Yes - it's not very flavorful but I particularly enjoyed that story for the way he plays with death and - ironically - flavor. The MC goes through a series of events and stops for food & drinks but everything (like his perception of life) is bland - except coffee. All he can taste is bitterness and as the bitter MC slips in and out of other people's lives this is all he tastes. I won't try to convince you to read something that doesn't appeal to you but what I found appealing about that story is how all of the elements really come together - the professor's paper, the taste of food, the jokes about ghosts and zombies... and finally the end. We (the reader) question whether the people he's in contact with are actually living or if they themselves might be ghosts but by the end we see that MC is not probably of the living ... or at least he walks away with a dead little girl. There's probably many ways to interpret this but I found the way he played with concepts of life and death to be engaging (if bland in style). Is he a zombie-zombie or a human-zombie going through the motions & trying to find meaning in life? Was he alive at all or was he dead the whole time? It's definitely left open.  

The writing itself is very straightforward but that's kind of bound to happen with short stories in general.

 Sorry you didn't like it. 

What authors do you usually read? Maybe we can make a different modern recommendation for you.


----------



## Incanus (Aug 18, 2015)

I recall now that I got Mirrormask through Netflix years and years ago.  Didn't know it was Gaiman then.  I don't remember precisely why, but I think I turned it off after about 15 minutes.  Not working for me.  (Still might try Coraline.)

I'm not totally writing him off yet, but it looks to be a lost cause.  I think I'm just too old.  Still, I appreciated all the suggestions.  Stardust looks to have the best chance at this point, though it doesn't exactly excite me.

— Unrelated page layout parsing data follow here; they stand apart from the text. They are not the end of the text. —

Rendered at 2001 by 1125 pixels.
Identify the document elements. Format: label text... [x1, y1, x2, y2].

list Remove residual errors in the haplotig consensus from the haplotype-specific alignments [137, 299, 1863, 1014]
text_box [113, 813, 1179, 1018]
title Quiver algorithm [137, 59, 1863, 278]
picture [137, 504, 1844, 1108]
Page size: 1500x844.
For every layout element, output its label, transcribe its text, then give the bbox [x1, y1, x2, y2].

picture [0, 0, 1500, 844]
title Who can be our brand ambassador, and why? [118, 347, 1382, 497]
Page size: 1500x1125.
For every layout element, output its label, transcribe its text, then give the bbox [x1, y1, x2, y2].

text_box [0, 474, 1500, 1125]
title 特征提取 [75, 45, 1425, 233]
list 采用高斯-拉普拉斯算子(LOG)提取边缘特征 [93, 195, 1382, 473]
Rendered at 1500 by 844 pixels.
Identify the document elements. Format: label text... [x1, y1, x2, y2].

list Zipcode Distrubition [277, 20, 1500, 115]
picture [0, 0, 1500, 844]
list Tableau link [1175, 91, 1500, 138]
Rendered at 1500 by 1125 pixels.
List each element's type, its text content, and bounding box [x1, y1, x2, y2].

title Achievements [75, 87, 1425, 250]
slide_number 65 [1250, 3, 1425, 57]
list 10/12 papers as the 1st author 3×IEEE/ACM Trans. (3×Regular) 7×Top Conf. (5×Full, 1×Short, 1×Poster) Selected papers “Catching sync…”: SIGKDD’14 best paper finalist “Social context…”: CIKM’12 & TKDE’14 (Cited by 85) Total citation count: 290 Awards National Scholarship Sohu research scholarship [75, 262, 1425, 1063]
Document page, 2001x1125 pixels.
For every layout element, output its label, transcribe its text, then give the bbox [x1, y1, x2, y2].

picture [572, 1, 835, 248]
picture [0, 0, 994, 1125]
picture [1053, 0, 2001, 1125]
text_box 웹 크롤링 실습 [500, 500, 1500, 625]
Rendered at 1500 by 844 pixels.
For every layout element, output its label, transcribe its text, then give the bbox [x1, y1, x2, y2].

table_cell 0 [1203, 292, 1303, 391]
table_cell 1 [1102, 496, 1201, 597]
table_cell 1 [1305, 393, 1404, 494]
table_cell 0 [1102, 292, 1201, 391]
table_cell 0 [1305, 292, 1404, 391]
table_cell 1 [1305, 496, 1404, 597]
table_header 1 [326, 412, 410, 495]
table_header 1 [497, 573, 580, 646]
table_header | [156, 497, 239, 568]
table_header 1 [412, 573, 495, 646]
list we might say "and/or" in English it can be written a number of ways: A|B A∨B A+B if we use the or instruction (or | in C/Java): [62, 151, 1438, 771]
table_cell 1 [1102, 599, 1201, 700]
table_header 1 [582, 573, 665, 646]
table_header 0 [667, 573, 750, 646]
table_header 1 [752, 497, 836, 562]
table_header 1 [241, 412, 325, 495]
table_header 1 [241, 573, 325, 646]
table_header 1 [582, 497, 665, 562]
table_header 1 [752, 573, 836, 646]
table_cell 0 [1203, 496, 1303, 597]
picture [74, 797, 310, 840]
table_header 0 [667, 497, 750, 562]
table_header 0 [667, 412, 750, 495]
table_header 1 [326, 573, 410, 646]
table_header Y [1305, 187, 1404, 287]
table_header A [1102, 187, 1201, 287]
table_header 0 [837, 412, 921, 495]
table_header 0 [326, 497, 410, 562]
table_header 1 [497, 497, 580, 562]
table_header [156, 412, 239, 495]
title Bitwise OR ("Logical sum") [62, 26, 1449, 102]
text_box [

@TCC--I tend to like older stuff.  Some of the new-ish writers I've enjoyed are GRRM (though not really new), and Steven Erickson.  My fav by default is Tolkien but probably because I was in 5th grade when I read LOTR.  It was the first novel I picked up to read on my own.  It ended up spoiling me because there is nothing else like it--things influenced by it, but that's different.  I like many, many writers; too many to list.  Recently read Mervyn Peake for the fist time.  Now, _that's _my kind of stuff--probably the polar opposite of Gaiman.  A few others (in fantasy):  Stephen R. Donaldson, Tad Williams,  Ursula K. LeGuin, Fritz Lieber, Jack Vance, Clark Ashton Smith, H.P. Lovecraft.  I like lots of classics, but haven't found any modernists I like (Faulkner is looking the best so far).  Does all this help?


----------



## TheCatholicCrow (Aug 18, 2015)

A Faulkner fan? so then _not_ Hemingway 

I'll let you know if I can think of anything.


----------



## Incanus (Aug 18, 2015)

I can't say I'm a Faulkner fan.  Of the modernists, he looks like the one I'd like best.  While 'Old man and the Sea' (as I remember) was good, I think I already dislike Hemingway.

In the meantime, thanks for trying to suggest things!  Above and beyond the call of duty.  (of course, my reading list is huge, and usually growing.)


----------